— Questions —
• 1. Answer these questions using the Supreme Court excerpt:
(a) Which justice wrote the opinion?
(b) Whose decision did the Court affirm?
(c) Which section of the Exchange Act specifically mentions extraterritorial application?
• 2. In the Supreme Court excerpt, rewrite the stretch from "The U.S. Supreme" through "Id. at 16, 18.", changing "territorial jurisdiction" to "geographic jurisdiction".
• 3. Write what comes next in the Supreme Court excerpt on Section 10(b), picking up after its last sentence.

— Excerpted text —
*****

The U.S. Supreme Court opinion, written by Justice Scalia, affirmed the Second Circuit's decision. The Court's opinion begins by noting a "longstanding principle of American law 'that legislation of Congress . . . is meant to apply only within the territorial jurisdiction of the United States.'" Slip Op. at 5 (citation omitted). In other words, "[w]hen a statute gives no clear indication of an extraterritorial application, it has none." Id. at 6. Thus, the Court concluded that because Section 10(b) of the Exchange Act is silent regarding its extraterritorial application (which both the lower courts noted as well), it does not apply extraterritorially -- it applies only to "transactions in securities listed on domestic exchanges, and domestic [purchase and sale] transactions in other securities." Id. at 16, 18.
In reaching this conclusion, the Court criticized the Second Circuit's (and other courts') approaches to jurisdiction in these cases. First, Justice Scalia noted that courts have disregarded the presumption against extraterritoriality, and in doing so have developed tests and "vague formulations" that were "not easy to administer." Id. at 9. This, according to commentators cited by the Court, led to unpredictable and inconsistent application of Section 10(b) to transnational cases. Id. at 11. Accordingly, the Court rejected such "judicial lawmaking" in favor of a presumption against extraterritoriality. Id. at 12. The Court also rejected arguments presented by the plaintiffs (and the Solicitor General) that certain aspects of the Exchange Act do reflect an intent to apply the Act outside of the U.S. For example, although there are "general" and "fleeting" references to foreign commerce and the dissemination and quotation abroad of securities prices, these do not overcome the presumption against extraterritoriality. Id. at 13-14. Moreover, the Court noted that another section of the Exchange Act (Section 30(b)) does specifically mention extraterritorial application, and therefore concluded that such a provision "would be quite superfluous if the rest of the Exchange Act already applied to transactions on foreign exchanges." Id. at 15.

*****

Spatial grounding data:
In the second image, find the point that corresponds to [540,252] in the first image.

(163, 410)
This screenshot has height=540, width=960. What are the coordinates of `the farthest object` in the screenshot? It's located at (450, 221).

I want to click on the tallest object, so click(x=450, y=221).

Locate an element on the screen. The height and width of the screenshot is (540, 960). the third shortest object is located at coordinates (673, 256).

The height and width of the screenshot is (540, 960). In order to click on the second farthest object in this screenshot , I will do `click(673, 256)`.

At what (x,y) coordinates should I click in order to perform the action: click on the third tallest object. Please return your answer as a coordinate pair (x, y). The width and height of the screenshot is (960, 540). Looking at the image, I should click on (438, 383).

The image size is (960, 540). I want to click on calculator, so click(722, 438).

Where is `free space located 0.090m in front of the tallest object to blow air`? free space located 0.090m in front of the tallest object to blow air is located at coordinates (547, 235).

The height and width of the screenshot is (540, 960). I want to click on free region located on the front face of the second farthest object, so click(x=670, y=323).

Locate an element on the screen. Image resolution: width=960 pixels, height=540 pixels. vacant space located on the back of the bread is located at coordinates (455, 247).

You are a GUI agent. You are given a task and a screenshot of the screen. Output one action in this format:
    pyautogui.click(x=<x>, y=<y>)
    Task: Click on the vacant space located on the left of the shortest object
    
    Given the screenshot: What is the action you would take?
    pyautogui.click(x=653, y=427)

*****

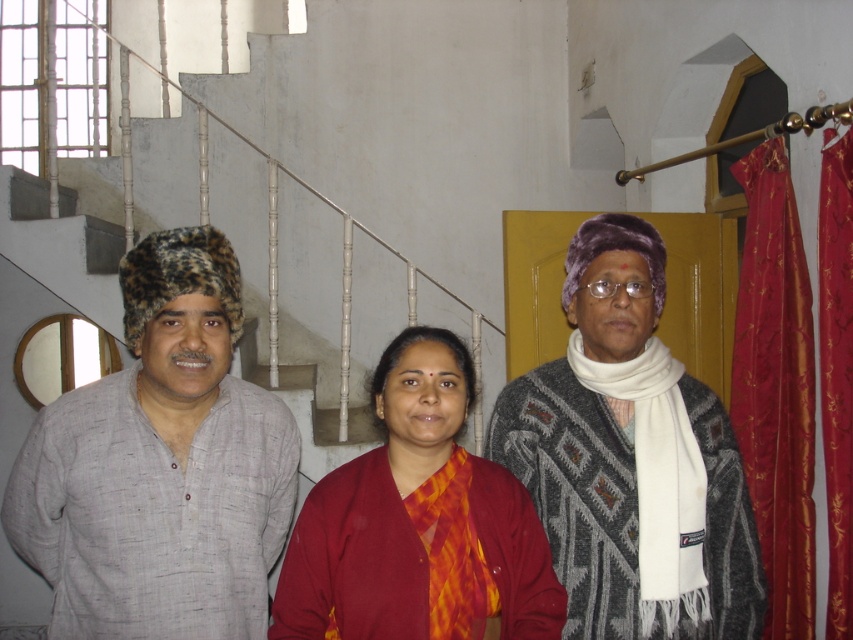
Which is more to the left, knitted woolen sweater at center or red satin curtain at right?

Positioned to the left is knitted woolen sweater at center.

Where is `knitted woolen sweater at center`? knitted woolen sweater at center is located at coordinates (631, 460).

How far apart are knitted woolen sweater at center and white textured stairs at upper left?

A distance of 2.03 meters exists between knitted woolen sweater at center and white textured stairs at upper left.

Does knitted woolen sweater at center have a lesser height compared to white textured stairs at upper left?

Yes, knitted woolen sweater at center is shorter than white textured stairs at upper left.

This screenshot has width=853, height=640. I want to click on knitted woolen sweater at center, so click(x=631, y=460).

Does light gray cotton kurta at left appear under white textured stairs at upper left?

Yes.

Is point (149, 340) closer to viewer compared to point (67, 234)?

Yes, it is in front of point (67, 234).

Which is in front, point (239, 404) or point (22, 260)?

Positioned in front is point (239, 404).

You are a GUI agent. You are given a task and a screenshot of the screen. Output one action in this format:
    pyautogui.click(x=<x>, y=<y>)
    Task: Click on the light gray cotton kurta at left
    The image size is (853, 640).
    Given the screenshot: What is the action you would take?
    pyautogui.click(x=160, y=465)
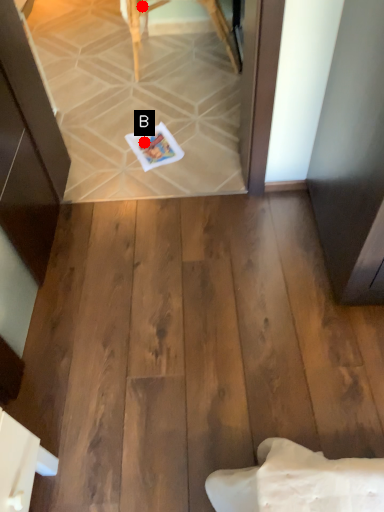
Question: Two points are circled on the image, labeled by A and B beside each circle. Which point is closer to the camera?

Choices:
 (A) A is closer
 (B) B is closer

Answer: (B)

*****

— Your written answers —
• 1.
(a) Justice Scalia
(b) The Second Circuit's
(c) Section 30(b)

• 2.
The U.S. Supreme Court opinion, written by Justice Scalia, affirmed the Second Circuit's decision. The Court's opinion begins by noting a "longstanding principle of American law 'that legislation of Congress . . . is meant to apply only within the geographic jurisdiction of the United States.'" Slip Op. at 5 (citation omitted). In other words, "[w]hen a statute gives no clear indication of an extraterritorial application, it has none." Id. at 6. Thus, the Court concluded that because Section 10(b) of the Exchange Act is silent regarding its extraterritorial application (which both the lower courts noted as well), it does not apply extraterritorially -- it applies only to "transactions in securities listed on domestic exchanges, and domestic [purchase and sale] transactions in other securities." Id. at 16, 18.

• 3.
Based on this analysis, the Court affirmed dismissal of the case for failure to state a claim on which relief can be granted. The impact of the NAB decision on both publicly traded companies and their D&O insurers will be debated for years to come. However, in the immediate term, it is clear that this ruling affords some protection to foreign corporations that register shares on non-U.S. exchanges.